* **Отрывок из текста**
:::::

У него был брат Вацлав, виленский архивариус. Тоже низенький, похожий на брата, словно близнец, и тоже рассеянный. Однажды, после собрания Общества друзей наук, Студницкие перепутали свои пальто. Таких же коротких больше в раздевалке не было. Заметили они это, только выйдя, и вместе пошли в полицейский участок подавать жалобу о краже пальто. Может, это и анекдот: кто бы из-за такого пошел в полицию? Но вот истинный случай. Раз, когда Студницкий ехал на извозчике, он внезапно что-то вспомнил, остановил извозчика, сошел и направился в обратную сторону. Извозчик повернул лошадь и послушно двигался вдоль тротуара, полагая, что таков профессорский каприз. Только на третьей улице он обратился: "Паночек, а докуда ж это будет?" Возник крупный скандал, потому что Студницкий был уверен, что вообще ни на каком извозчике не ехал. В редакцию он, бывало, являлся в накрахмаленном воротничке, но без пристегнутого галетуха. (Завязывать галстух он не научился до смерти.)
- Пан профессор...
- Что? А, забыл, - отвечал он, трогая светящуюся манишку рассеянным жестом, поскольку, кроме политики, его никакие мелочи не интересовали. Точно так же бывали не до конца застегнуты и другие детали одежды.

:::::

* **Исходные данные**
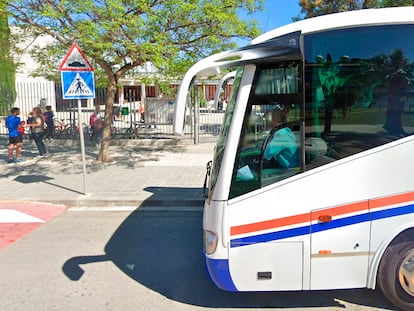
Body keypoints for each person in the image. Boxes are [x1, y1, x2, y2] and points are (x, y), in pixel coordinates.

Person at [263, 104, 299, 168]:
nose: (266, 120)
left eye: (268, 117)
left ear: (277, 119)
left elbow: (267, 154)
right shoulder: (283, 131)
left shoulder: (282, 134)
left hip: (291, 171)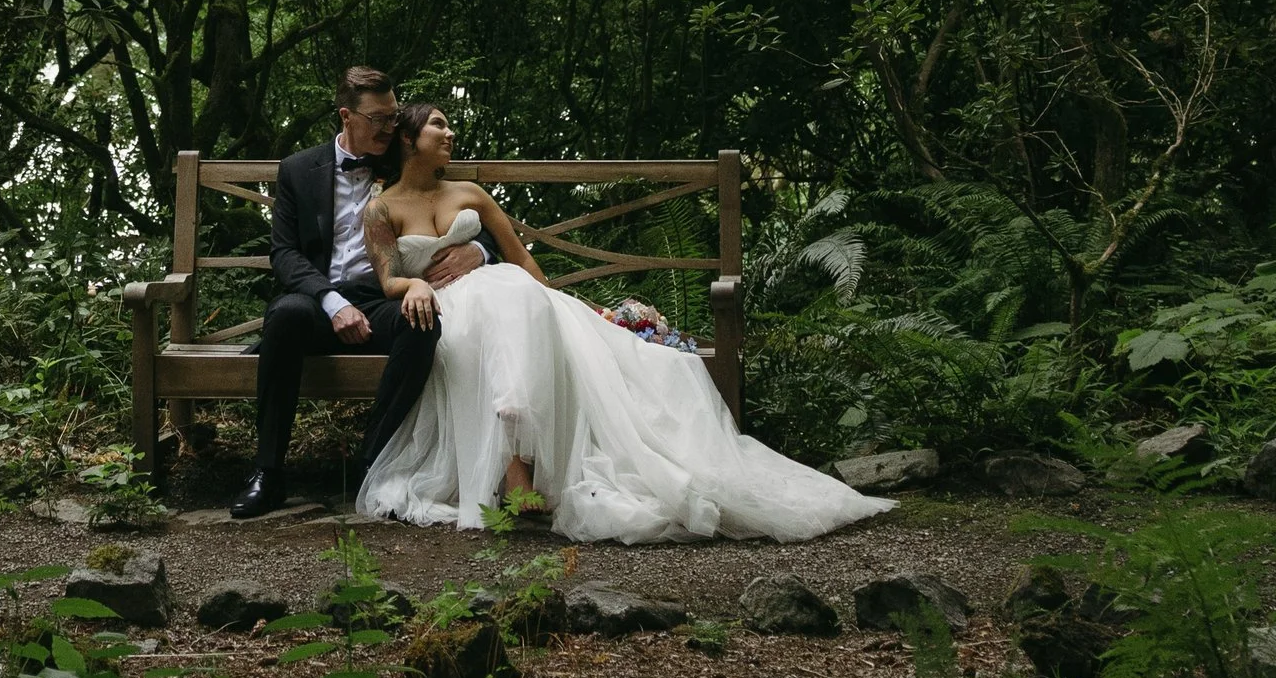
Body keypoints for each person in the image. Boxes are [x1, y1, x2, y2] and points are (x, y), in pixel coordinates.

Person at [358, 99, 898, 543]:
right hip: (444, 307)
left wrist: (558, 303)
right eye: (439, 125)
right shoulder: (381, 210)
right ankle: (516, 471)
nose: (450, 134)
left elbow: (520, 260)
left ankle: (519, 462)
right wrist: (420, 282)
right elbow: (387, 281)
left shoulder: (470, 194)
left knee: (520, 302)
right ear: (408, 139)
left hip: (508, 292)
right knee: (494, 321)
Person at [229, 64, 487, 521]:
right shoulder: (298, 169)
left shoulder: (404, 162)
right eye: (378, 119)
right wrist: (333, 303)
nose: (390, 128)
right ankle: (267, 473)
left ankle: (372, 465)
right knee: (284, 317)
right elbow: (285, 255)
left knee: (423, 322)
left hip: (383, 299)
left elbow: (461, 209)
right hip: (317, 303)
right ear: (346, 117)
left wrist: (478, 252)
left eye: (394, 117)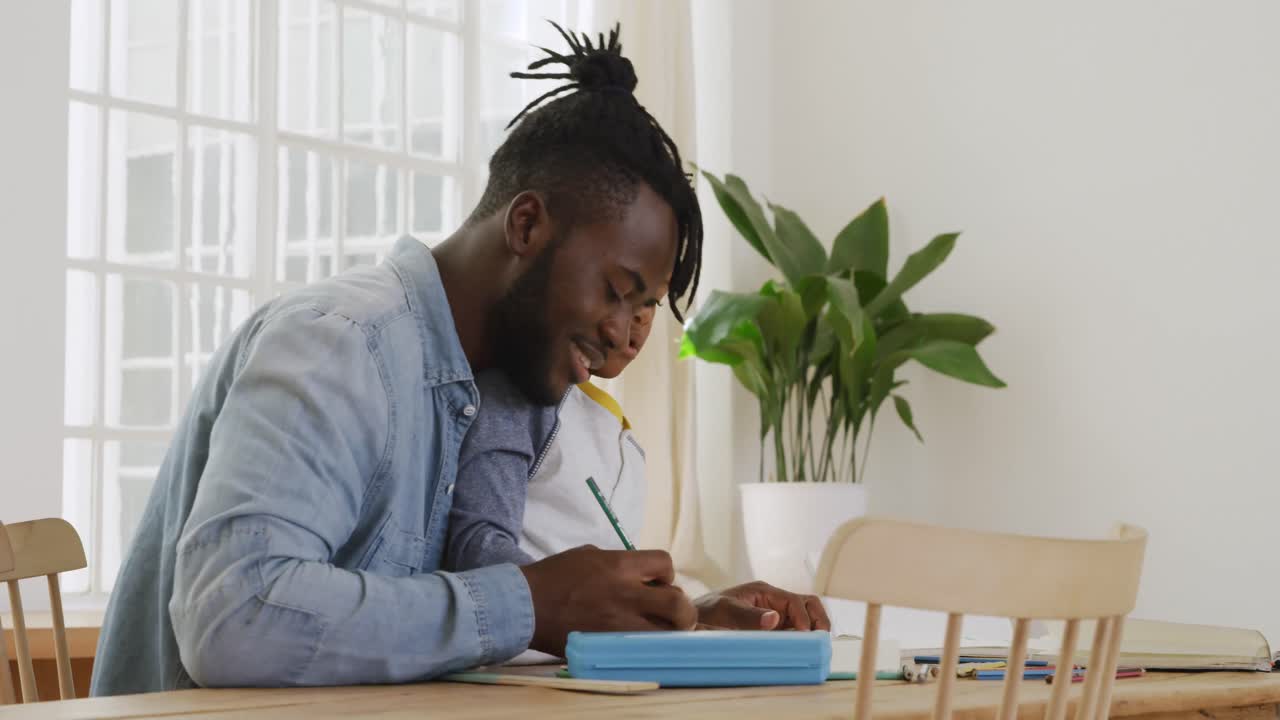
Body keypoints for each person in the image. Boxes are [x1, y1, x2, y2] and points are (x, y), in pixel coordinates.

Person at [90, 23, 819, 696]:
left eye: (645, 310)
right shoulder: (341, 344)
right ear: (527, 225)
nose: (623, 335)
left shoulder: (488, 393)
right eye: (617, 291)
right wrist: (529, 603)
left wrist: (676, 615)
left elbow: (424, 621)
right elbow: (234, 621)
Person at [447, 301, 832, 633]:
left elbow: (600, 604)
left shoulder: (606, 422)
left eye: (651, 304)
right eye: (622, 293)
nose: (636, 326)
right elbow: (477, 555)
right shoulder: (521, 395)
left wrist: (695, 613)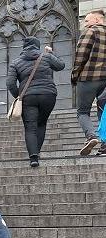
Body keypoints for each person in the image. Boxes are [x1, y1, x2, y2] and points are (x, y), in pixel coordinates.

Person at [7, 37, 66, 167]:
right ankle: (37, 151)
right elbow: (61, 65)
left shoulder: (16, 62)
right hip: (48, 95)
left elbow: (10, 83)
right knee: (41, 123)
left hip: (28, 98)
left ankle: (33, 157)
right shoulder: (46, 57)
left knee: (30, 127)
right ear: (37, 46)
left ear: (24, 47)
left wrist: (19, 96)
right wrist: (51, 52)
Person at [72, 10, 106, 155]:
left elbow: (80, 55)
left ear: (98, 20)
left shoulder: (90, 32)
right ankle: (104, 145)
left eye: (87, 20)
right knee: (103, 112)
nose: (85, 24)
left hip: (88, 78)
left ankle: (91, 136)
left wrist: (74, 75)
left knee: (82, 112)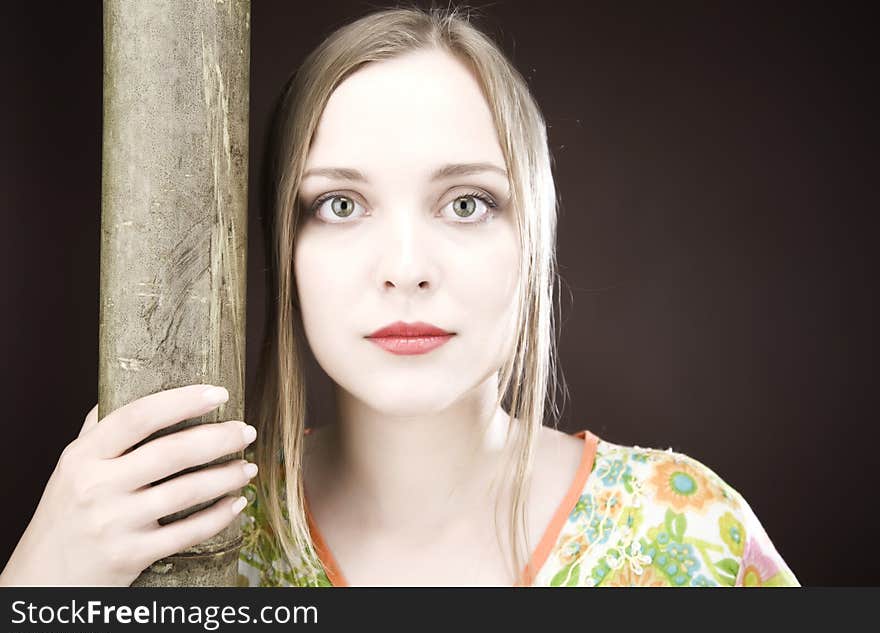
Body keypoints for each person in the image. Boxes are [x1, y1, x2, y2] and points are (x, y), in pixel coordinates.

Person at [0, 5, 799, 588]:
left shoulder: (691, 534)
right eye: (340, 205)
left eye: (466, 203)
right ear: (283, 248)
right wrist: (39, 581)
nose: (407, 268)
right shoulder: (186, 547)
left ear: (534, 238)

:::::

* **Задачи для решения**
• A. Ответьте по отрывку о Студницком:
(i) Кем служил брат Студницкого Вацлав?
(ii) Что спросил извозчик на третьей улице?
(iii) Чему Студницкий так и не научился до смерти?
• B. Измените в отрывке о Студницком «политики» на «науки» и приведите кусок текста начиная со слов «- Что? А, забыл, - отвечал» и вплоть до слов «другие детали одежды.».

* **Ответы к заданиям**
• A.
(i) Виленским архивариусом.
(ii) «Паночек, а докуда ж это будет?»
(iii) Завязывать галстух.

• B.
- Что? А, забыл, - отвечал он, трогая светящуюся манишку рассеянным жестом, поскольку, кроме науки, его никакие мелочи не интересовали. Точно так же бывали не до конца застегнуты и другие детали одежды.